Tourists Survey Ruins, Ancient and Modern, in Iraq

Entrepid group among the first leisure visitors to Iraq since 2003

BAGHDAD — The Western tourists had their own reasons for joining the sightseeing tour: One wanted a glimpse of ancient ruins, another liked to visit countries in the news.

But traveling Iraq for two weeks in the first organized tour since 2003 wasn't quite all they had hoped, what with the hours wasted at checkpoints, and visits cut short or scrapped altogether because of security concerns.

The eight adventurers included four men and four women from Britain, the United States and Canada. They said they made it from the northern city of Irbil to the southeastern tip of Basra — about 560 miles with side trips in between — without directly encountering the violence that has been a hallmark of Iraq's daily life for so many years.

"It's really affirmation in many ways that security has improved — the fact that we were able to travel to so many places," said David Chung, a 36-year-old employee of an investment management firm in New York.

The journey, scheduled to end Sunday after a tour of the ancient ruins of Babylon, gave the travelers a taste of the hardships facing Iraqis as they emerge from war, ranging from electricity shortages to traffic jams to the overwhelming presence of U.S. and Iraqi security forces.

The travelers got quizzical glances but said they never felt in danger, although explosions sounded near their hotel in Baghdad late Friday on the sixth anniversary of the U.S. invasion.

"We just would not have been allowed to come here if it was too dangerous," Bridgett Jones, a 77-year-old historical researcher from London, said as she drank a glass of red wine in the hotel lobby. "I never felt any hostility."

She said she bought the wine at a local liquor store.

Navigating the checkpoints proved the greatest hassle. Roberta Wong, a 58-year-old former librarian from Vancouver, said she counted 40 blockades from the southern city of Basra to Baghdad, a 550 kilometer (340 mile) trip, and 24 on the 350 kilometers (217 miles) from the northern Kurdish city of Irbil to the capital.

She had plenty of time to keep track during the hours they were held up by guards unsure what to make of the bus full of Westerners.

"You appreciated that they had to have the security. If they didn't have the security we couldn't have been here," said Jo Gilbert, 79, of Menlo Park, Calif. "But there's no way between the checkpoints and the speed bumps that you're going to get anywhere fast."

Gilbert said she wouldn't recommend the trip to average tourists used to comfort.

The tourists also were disappointed that they didn't get to see Iraq's restored National Museum, infamously looted as U.S. forces seized control of Baghdad in 2003 and recently reopened to great fanfare. Iraqi authorities reneged on promises to let the group visit this time around.
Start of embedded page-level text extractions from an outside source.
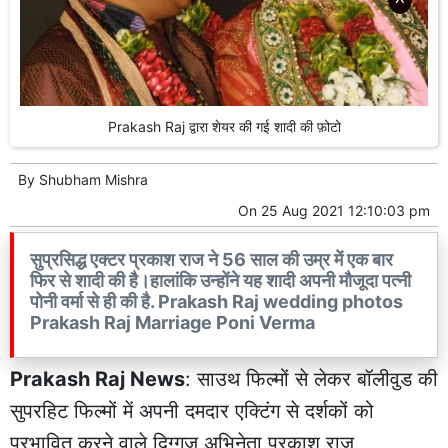
Prakash Raj द्वारा शेयर की गई शादी की फ़ोटो
By
Shubham Mishra
On
25 Aug 2021 12:10:03 pm
सुप्रसिद्ध एक्टर प्रकाश राज ने 56 साल की उम्र में एक बार
फिर से शादी की है।हालांकि उन्होंने यह शादी अपनी मौजूदा पत्नी
पोनी वर्मा से ही की है. Prakash Raj wedding photos
Prakash Raj Marriage Poni Verma
Prakash Raj News
: साउथ फिल्मों से लेकर बॉलीवुड की
सुपरहिट फिल्मों में अपनी दमदार एक्टिंग से दर्शकों को
प्रभावित करने वाले दिग्गज अभिनेता प्रकाश राज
"There were various sites that we couldn't get to because we were told they were too dangerous or because they were occupied by the Iraqi military," said Geoff Hann, the British managing director of Hinterland Travel.

The Westerners even went to the site of the destroyed golden domed shrine in Samarra, one of the holiest sites of Shiite Islam, where a 2006 bombing triggered months of sectarian violence. But the visit was short due to security concerns.
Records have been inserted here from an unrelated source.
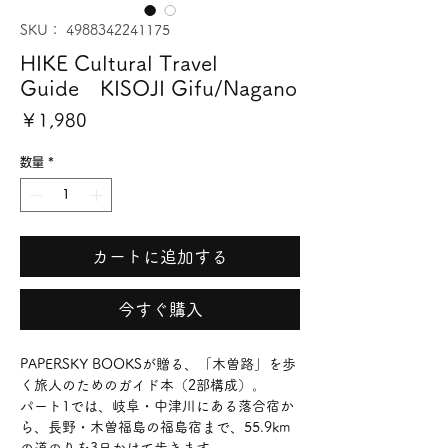
SKU： 4988342241175
HIKE Cultural Travel
Guide KISOJI Gifu/Nagano
価
￥1,980
格
数量
*
カートに追加する
今すぐ購入
PAPERSKY BOOKSが贈る、「木曽路」を歩
く旅人のためのガイド本（2部構成）。
パート1では、岐阜・中津川にある落合宿か
ら、長野・木曽福島の福島宿まで、55.9km
の道のりを3日かけて歩きます。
On Saturday, the tourists traveled south of Baghdad to see the Ctesiphon Arch, a Persian ruin on the Tigris River near Salman Pak — once one of Iraq's most dangerous towns.

They also went to the heart of the American effort in Iraq, the heavily protected Green Zone, and had their picture taken with U.S. soldiers at the famous Crossed Swords landmark. The arches, depicting two hands holding swords, lead into parade grounds that Saddam Hussein had built after the Iran-Iraq war.

In a reminder of the dangers that still face Iraqis, a member of a Sunni group that has turned against al-Qaida in Iraq was killed Saturday when a bomb attached to his car exploded in a village south of Baghdad.

Some Westerners have tried to visit Iraq unofficially but usually have been expelled by the military. Shiite pilgrims from Iran and other regional countries frequently travel to holy sites.

But the current trip marked the first officially organized and sanctioned visit by Western tourists outside the semiautonomous Kurdish region since the U.S.-led invasion in March 2003.

Hann, who plans more trips in the near future said Iraq is ready to receive tourists — but just barely.

"Administratively it's been difficult and the checkpoints have been difficult," he said, adding it "will take a lot of effort and a lot of hard work."